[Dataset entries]
╔══

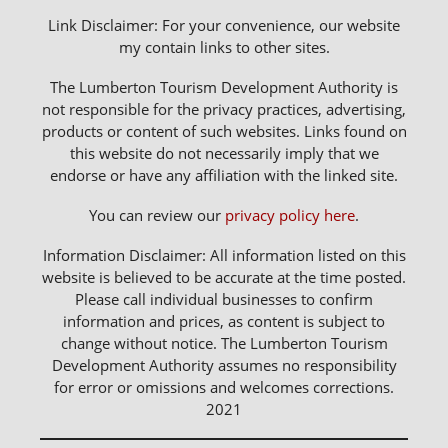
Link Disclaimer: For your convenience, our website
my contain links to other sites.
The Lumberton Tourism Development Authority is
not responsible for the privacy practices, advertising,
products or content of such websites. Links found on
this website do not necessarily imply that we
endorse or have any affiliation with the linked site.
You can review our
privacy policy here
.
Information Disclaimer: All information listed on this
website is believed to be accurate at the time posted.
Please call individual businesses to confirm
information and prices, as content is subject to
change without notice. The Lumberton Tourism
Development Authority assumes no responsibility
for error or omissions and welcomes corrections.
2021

╚══

◆ **Exercise description**
Write out the text lines of the records above as a numbered list, leaving out any blank lines and the pictures.

◆ **Solution below**
1. Link Disclaimer: For your convenience, our website
2. my contain links to other sites.
3. The Lumberton Tourism Development Authority is
4. not responsible for the privacy practices, advertising,
5. products or content of such websites. Links found on
6. this website do not necessarily imply that we
7. endorse or have any affiliation with the linked site.
8. You can review our
9. privacy policy here
10. .
11. Information Disclaimer: All information listed on this
12. website is believed to be accurate at the time posted.
13. Please call individual businesses to confirm
14. information and prices, as content is subject to
15. change without notice. The Lumberton Tourism
16. Development Authority assumes no responsibility
17. for error or omissions and welcomes corrections.
18. 2021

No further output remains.